How do I thank any of them? The truth is, I won’t ever be able to offer thanks enough. But David will.
That JJ Heller song I mentioned earlier also goes on to say “He prays every night ‘dear God won’t you please … could you send someone here who will love me?’ ”
He will thank them by growing up to fulfill his potential. He will thank them by become the man God intends for him to be. He will become that man because of the people God works through to love him and that includes his teachers.
So often, we focus on the challenges that come with educating our children and become frustrated by negative experiences. No one likes standardized testing or timed tests, homework is always a battle, we’ve all had to look on math.com for the current methodology involved solving long division (methodology that seems to change on a yearly basis) and we ALL want to hang up the phone when we answer to hear “Hello, Mrs. __________, this is principal __________, we’ve had a little problem today …”.

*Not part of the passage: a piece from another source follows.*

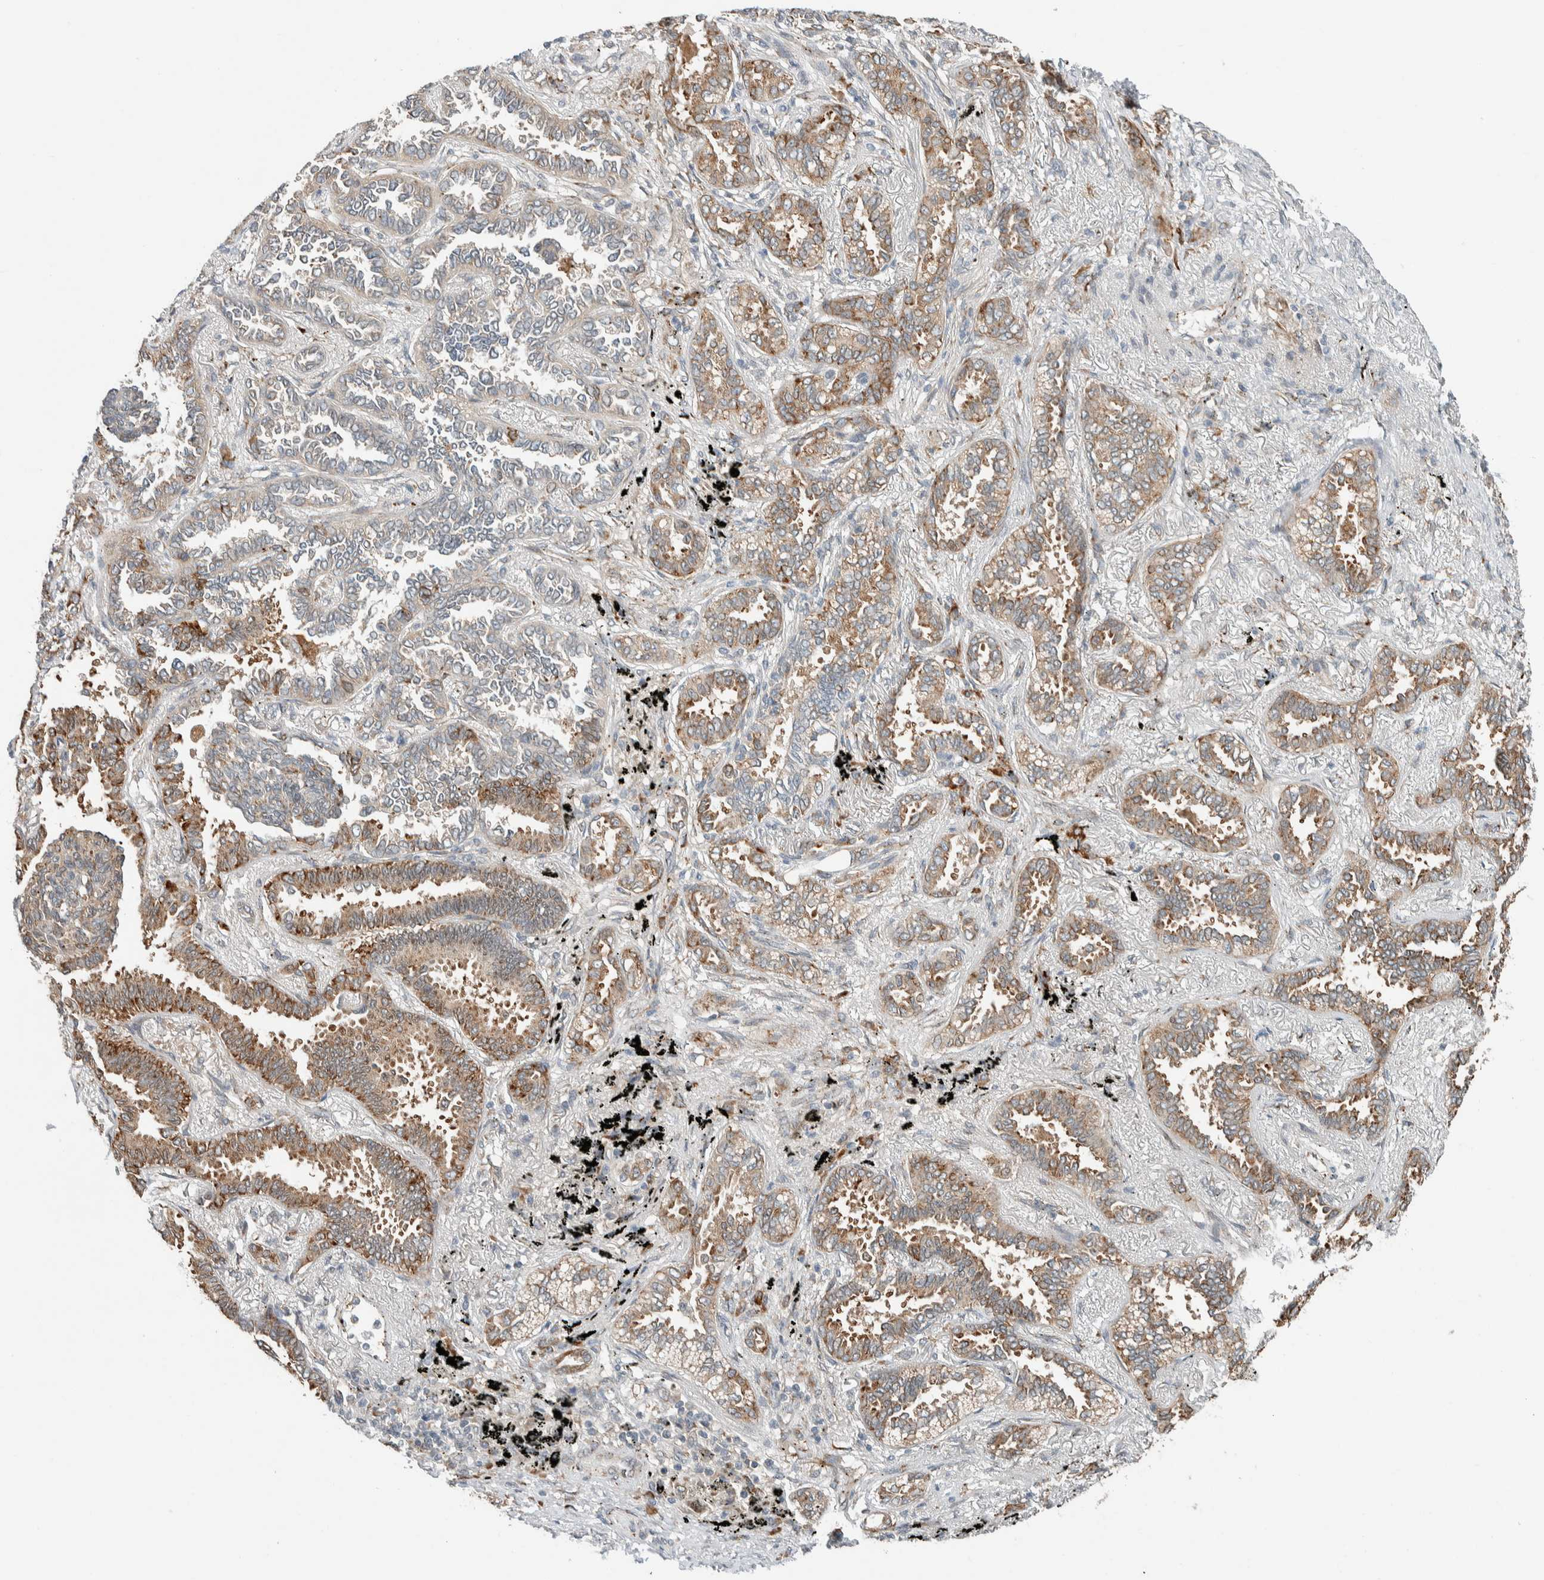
{"staining": {"intensity": "moderate", "quantity": ">75%", "location": "cytoplasmic/membranous"}, "tissue": "lung cancer", "cell_type": "Tumor cells", "image_type": "cancer", "snomed": [{"axis": "morphology", "description": "Adenocarcinoma, NOS"}, {"axis": "topography", "description": "Lung"}], "caption": "Immunohistochemistry staining of adenocarcinoma (lung), which exhibits medium levels of moderate cytoplasmic/membranous staining in approximately >75% of tumor cells indicating moderate cytoplasmic/membranous protein staining. The staining was performed using DAB (brown) for protein detection and nuclei were counterstained in hematoxylin (blue).", "gene": "CTBP2", "patient": {"sex": "male", "age": 59}}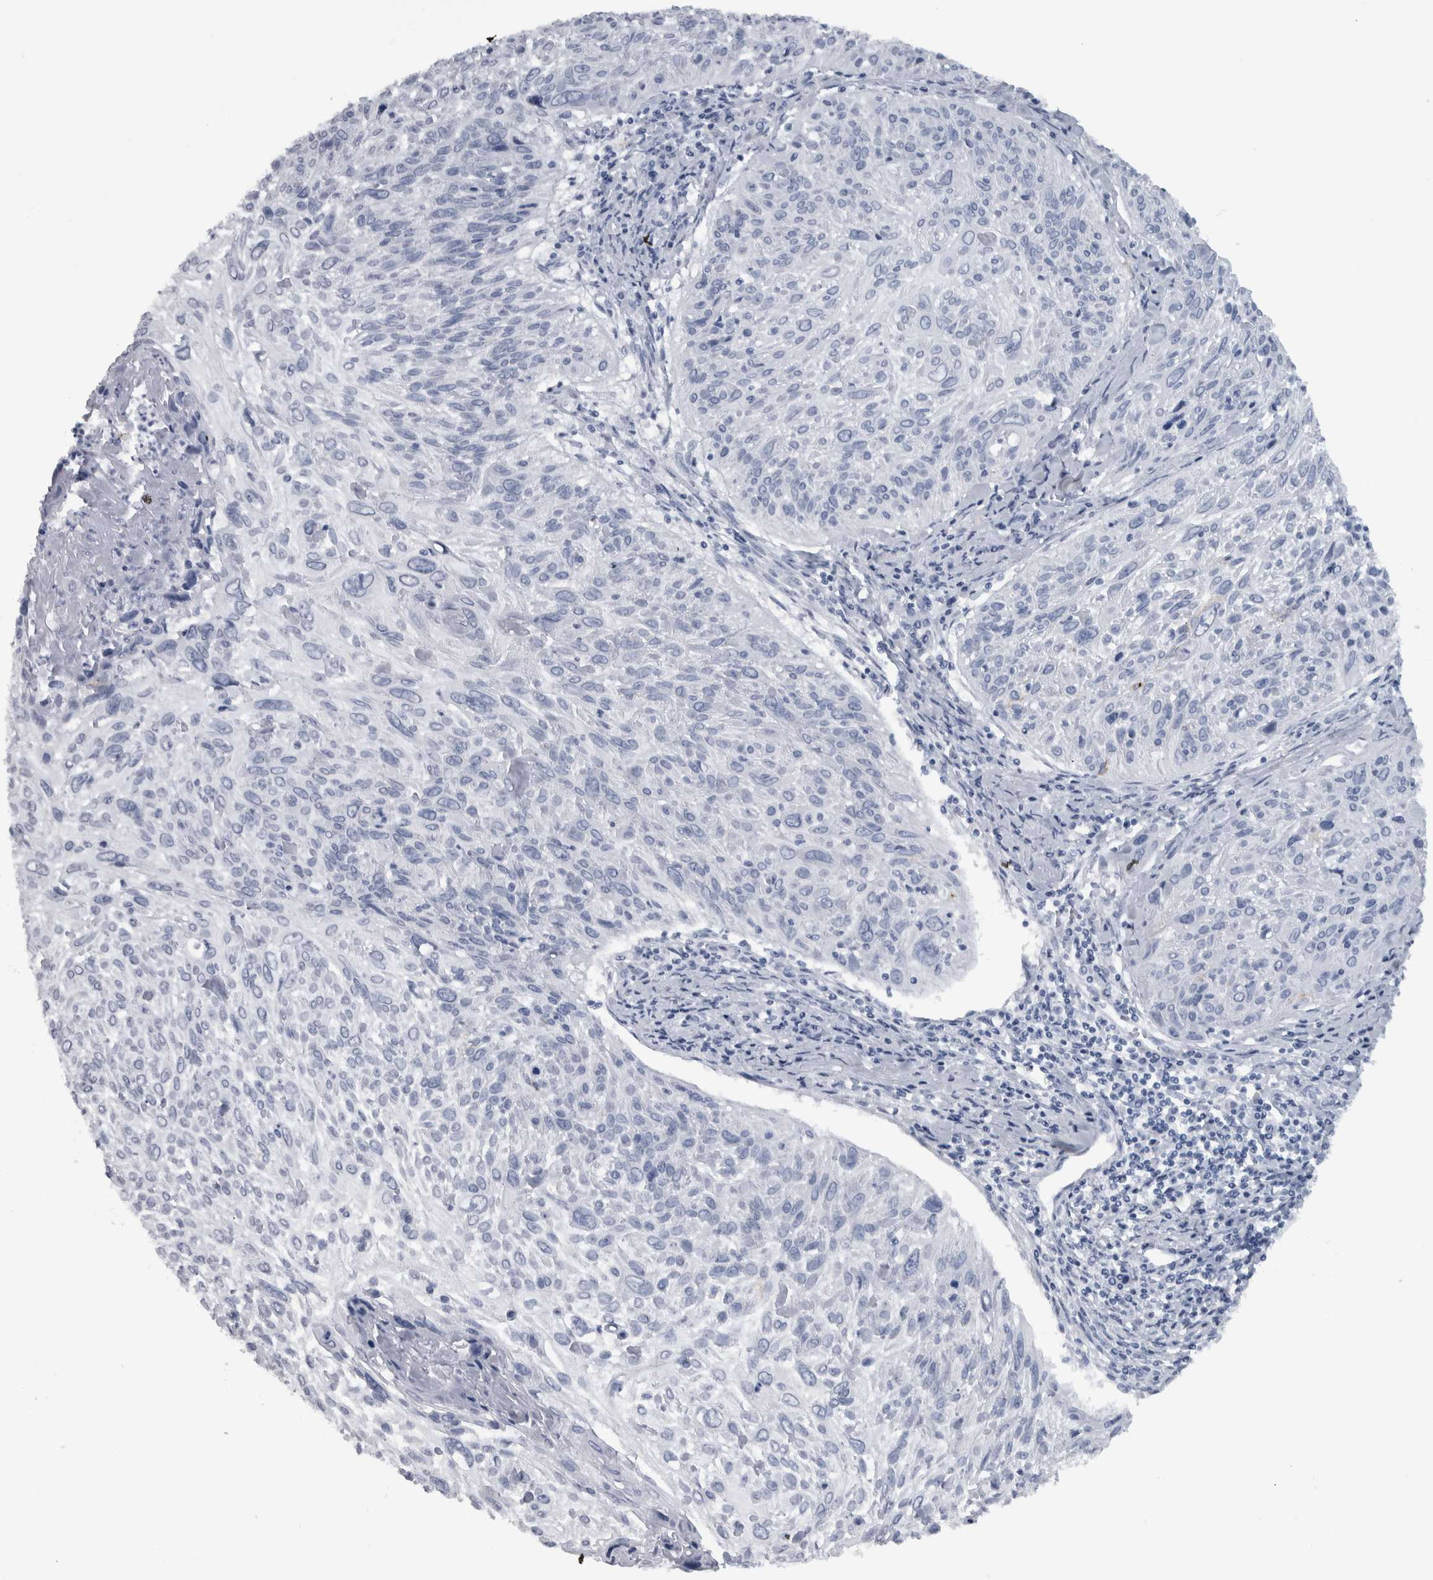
{"staining": {"intensity": "negative", "quantity": "none", "location": "none"}, "tissue": "cervical cancer", "cell_type": "Tumor cells", "image_type": "cancer", "snomed": [{"axis": "morphology", "description": "Squamous cell carcinoma, NOS"}, {"axis": "topography", "description": "Cervix"}], "caption": "There is no significant staining in tumor cells of cervical cancer.", "gene": "CDH17", "patient": {"sex": "female", "age": 51}}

But what we sometimes fail to recognize is that there are truly amazing teachers, people, out there who give so much of themselves for our kids and ask little in return. In fact on the numerous occasions I tried to find the words to thank Ms. Alfonso last year, her answer to me was always, “stop thanking me, you don’t have too, I’m just doing my job.”
“We have different gifts, according to the grace given us. If a man’s gift is prophesying, let him use it in proportion to his faith. If it is serving, let him serve; if it is teaching, let him teach …” Romans 12:6-7
I love her gracious and humble heart and I will say this because she won’t. A gifted teacher is not simply doing a job. A gifted teacher answers a calling and in so doing, allows God to work through her (or him) so that a little boy with a broken spirit can feel valued simply because he is doing his best.
Someday that little boy will grow into a loving man who values others because he was loved and valued in spite of his challenges and that will be thanks enough.